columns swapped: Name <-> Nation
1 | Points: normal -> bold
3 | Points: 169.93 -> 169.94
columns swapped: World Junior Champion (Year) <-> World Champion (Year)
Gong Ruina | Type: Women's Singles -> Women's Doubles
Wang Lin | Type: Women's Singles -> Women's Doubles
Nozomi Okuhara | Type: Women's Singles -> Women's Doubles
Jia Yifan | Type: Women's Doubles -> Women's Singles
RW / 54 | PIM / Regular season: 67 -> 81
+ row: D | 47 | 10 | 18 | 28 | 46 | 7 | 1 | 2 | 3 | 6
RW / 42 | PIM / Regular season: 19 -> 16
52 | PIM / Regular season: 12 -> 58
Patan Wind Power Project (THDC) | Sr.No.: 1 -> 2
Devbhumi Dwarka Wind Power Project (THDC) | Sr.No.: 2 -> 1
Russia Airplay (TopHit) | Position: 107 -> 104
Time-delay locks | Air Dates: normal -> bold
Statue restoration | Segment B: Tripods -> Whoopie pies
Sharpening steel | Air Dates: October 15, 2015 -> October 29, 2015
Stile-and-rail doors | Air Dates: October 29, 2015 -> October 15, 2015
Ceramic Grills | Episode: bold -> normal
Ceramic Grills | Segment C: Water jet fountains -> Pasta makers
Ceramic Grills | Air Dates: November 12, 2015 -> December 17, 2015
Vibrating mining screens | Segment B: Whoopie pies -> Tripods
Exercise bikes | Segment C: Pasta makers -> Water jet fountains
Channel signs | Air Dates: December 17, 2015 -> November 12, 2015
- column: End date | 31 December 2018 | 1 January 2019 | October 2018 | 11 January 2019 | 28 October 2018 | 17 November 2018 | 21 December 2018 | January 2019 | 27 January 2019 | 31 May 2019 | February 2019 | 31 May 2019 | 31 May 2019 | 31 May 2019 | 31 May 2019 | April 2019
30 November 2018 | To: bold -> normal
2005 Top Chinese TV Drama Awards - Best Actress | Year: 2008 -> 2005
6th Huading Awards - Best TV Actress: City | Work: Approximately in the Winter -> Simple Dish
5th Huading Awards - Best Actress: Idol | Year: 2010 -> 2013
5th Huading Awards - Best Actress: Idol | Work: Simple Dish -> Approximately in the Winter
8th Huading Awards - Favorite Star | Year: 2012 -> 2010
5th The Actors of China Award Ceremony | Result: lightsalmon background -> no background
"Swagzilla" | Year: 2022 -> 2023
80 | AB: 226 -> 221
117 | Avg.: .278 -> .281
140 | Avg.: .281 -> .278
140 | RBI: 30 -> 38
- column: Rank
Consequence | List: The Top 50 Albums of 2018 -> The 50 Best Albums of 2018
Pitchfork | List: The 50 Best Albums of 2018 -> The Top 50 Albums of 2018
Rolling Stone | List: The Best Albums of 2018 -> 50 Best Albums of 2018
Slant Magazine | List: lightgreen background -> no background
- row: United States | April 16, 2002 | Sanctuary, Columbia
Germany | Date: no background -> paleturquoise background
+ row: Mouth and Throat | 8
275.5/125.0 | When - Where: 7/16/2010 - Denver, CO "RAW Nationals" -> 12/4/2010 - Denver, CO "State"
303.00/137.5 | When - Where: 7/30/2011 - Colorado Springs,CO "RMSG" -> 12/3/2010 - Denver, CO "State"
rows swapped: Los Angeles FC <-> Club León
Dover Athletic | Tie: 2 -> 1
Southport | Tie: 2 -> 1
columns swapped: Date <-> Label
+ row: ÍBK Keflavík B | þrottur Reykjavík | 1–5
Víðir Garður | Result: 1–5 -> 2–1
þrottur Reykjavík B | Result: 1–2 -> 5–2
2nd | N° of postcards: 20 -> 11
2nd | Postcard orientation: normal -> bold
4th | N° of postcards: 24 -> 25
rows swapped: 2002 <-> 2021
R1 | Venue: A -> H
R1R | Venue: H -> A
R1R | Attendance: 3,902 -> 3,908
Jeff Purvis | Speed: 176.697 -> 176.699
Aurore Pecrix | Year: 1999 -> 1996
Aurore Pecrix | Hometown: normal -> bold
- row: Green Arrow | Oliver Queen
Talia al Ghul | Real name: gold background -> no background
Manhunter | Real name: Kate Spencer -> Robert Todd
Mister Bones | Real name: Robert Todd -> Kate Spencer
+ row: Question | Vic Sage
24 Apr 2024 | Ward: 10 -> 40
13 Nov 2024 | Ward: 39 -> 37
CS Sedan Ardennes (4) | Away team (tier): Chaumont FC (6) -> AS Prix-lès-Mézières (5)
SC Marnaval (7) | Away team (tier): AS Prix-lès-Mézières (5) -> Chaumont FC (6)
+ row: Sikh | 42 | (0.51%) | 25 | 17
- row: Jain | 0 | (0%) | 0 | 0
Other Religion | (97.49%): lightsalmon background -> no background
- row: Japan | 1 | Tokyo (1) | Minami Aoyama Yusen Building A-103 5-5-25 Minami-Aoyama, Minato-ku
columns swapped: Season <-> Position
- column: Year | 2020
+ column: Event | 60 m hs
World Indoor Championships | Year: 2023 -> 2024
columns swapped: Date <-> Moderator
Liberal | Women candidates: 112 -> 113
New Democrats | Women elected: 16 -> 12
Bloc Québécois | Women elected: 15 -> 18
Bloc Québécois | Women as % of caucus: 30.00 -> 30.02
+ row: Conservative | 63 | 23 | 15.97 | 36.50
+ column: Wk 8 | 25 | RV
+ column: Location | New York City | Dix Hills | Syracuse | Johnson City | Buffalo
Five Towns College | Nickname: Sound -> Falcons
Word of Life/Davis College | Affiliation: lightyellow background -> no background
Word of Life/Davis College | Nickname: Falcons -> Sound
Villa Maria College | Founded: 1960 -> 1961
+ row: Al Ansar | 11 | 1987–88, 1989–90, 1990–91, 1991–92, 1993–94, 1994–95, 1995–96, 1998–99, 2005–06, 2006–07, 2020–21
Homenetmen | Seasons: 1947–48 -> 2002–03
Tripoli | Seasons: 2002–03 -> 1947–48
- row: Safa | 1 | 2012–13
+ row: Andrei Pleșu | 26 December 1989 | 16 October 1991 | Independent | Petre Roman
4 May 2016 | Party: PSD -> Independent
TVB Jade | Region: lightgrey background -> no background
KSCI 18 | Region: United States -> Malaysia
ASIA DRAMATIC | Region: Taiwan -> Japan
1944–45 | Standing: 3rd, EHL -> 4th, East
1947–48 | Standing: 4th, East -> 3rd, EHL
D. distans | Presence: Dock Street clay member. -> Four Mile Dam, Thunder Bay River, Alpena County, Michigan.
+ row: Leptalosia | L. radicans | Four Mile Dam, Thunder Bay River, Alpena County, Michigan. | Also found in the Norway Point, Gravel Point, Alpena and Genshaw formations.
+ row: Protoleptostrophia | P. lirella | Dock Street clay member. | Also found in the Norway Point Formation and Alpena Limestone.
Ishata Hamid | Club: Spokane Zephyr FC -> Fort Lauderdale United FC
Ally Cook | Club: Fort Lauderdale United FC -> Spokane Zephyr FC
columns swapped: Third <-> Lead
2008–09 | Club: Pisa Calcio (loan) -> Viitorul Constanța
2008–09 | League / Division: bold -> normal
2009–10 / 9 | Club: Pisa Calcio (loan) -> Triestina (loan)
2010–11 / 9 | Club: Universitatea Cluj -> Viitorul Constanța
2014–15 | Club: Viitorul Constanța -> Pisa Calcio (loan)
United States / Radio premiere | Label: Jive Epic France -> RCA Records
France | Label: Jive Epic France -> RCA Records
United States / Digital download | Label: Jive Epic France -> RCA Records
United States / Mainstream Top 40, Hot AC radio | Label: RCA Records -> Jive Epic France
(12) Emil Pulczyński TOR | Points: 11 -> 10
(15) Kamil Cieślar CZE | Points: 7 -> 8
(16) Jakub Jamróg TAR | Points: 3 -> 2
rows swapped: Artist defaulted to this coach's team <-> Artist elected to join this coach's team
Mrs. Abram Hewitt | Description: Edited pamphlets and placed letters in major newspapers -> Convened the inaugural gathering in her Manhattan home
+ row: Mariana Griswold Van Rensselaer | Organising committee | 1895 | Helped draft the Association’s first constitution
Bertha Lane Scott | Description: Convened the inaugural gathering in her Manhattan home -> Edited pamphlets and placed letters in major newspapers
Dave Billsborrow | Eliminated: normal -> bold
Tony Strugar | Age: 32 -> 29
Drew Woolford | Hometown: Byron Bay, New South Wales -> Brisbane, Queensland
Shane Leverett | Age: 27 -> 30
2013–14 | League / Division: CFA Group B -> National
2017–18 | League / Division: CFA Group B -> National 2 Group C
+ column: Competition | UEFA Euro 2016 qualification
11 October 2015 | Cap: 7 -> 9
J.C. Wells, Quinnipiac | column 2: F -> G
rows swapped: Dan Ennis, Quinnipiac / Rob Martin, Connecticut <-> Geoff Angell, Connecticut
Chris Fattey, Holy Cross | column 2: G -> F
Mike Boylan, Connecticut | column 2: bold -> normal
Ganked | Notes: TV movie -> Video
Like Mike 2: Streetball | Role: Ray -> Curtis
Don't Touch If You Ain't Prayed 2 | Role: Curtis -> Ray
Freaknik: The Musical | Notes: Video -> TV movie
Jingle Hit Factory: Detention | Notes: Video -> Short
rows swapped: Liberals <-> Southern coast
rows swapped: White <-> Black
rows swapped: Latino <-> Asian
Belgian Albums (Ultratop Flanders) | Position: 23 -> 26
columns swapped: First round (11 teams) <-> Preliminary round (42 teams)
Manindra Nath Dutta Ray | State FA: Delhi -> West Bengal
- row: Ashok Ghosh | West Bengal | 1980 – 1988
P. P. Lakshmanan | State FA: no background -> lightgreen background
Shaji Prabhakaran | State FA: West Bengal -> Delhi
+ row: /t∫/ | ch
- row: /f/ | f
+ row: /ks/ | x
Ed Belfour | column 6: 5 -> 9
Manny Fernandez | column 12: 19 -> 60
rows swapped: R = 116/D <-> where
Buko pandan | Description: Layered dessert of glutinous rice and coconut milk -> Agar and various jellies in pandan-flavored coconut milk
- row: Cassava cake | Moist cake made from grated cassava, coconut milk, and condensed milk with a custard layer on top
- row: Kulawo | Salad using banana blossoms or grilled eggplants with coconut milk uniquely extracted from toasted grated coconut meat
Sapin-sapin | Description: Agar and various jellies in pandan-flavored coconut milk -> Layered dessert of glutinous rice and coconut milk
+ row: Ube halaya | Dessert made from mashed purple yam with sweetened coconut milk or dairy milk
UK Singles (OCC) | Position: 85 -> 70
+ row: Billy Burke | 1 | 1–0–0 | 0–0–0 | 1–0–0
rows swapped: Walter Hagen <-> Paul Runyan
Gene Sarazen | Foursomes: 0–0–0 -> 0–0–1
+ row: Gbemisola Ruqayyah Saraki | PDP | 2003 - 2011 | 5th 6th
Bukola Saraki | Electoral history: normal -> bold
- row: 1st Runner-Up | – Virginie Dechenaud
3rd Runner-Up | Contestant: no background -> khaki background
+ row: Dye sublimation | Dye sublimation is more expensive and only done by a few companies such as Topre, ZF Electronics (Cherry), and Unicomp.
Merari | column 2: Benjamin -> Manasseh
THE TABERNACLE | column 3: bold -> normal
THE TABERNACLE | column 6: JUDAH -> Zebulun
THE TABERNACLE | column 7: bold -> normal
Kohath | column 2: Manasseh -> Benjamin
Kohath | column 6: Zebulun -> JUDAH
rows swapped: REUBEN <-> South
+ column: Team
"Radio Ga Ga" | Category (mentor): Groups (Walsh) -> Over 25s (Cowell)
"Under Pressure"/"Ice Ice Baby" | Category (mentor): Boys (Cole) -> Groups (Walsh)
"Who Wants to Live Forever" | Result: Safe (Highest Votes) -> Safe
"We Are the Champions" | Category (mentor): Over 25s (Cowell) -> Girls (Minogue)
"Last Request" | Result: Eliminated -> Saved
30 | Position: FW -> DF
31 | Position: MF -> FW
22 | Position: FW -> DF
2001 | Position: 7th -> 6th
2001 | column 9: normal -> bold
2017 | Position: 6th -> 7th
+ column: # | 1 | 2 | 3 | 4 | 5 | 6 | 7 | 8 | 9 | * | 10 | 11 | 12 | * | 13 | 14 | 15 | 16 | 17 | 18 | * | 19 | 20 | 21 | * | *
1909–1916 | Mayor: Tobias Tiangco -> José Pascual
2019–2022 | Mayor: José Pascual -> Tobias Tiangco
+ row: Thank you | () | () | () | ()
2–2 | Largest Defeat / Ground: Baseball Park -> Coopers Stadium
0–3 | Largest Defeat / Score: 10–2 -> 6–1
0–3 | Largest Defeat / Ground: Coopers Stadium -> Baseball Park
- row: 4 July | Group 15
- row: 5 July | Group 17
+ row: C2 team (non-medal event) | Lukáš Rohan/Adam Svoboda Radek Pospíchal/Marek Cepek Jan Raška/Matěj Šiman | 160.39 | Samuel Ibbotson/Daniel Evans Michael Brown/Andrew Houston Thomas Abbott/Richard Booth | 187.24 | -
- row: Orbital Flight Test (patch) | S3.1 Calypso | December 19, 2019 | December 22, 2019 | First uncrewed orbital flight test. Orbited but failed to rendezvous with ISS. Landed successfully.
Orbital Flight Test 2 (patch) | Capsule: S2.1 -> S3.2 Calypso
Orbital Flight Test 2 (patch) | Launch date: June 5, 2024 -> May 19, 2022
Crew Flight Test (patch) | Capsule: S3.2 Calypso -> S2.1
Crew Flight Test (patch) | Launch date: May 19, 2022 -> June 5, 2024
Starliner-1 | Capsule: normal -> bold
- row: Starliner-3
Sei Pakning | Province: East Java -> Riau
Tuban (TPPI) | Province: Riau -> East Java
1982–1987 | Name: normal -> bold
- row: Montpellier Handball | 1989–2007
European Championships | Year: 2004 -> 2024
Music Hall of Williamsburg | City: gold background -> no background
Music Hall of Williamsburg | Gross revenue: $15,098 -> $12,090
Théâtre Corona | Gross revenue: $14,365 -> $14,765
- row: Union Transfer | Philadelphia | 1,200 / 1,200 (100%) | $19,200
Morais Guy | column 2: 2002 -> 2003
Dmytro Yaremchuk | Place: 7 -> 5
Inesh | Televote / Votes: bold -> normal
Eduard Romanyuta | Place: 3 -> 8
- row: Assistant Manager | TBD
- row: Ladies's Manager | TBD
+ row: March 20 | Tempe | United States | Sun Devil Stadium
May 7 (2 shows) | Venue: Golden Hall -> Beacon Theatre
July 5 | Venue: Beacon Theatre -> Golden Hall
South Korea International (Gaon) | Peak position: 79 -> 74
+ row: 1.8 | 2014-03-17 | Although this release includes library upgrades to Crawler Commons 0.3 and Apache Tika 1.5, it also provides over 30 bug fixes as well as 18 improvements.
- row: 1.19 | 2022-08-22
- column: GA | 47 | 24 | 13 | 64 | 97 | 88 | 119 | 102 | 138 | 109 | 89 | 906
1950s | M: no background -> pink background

....

--- Problem to solve ---
Can you copy the material from its first line through the line containing "Russia Airplay (TopHit)", including both of those lines?

--- The reply ---
columns swapped: Name <-> Nation
1 | Points: normal -> bold
3 | Points: 169.93 -> 169.94
columns swapped: World Junior Champion (Year) <-> World Champion (Year)
Gong Ruina | Type: Women's Singles -> Women's Doubles
Wang Lin | Type: Women's Singles -> Women's Doubles
Nozomi Okuhara | Type: Women's Singles -> Women's Doubles
Jia Yifan | Type: Women's Doubles -> Women's Singles
RW / 54 | PIM / Regular season: 67 -> 81
+ row: D | 47 | 10 | 18 | 28 | 46 | 7 | 1 | 2 | 3 | 6
RW / 42 | PIM / Regular season: 19 -> 16
52 | PIM / Regular season: 12 -> 58
Patan Wind Power Project (THDC) | Sr.No.: 1 -> 2
Devbhumi Dwarka Wind Power Project (THDC) | Sr.No.: 2 -> 1
Russia Airplay (TopHit) | Position: 107 -> 104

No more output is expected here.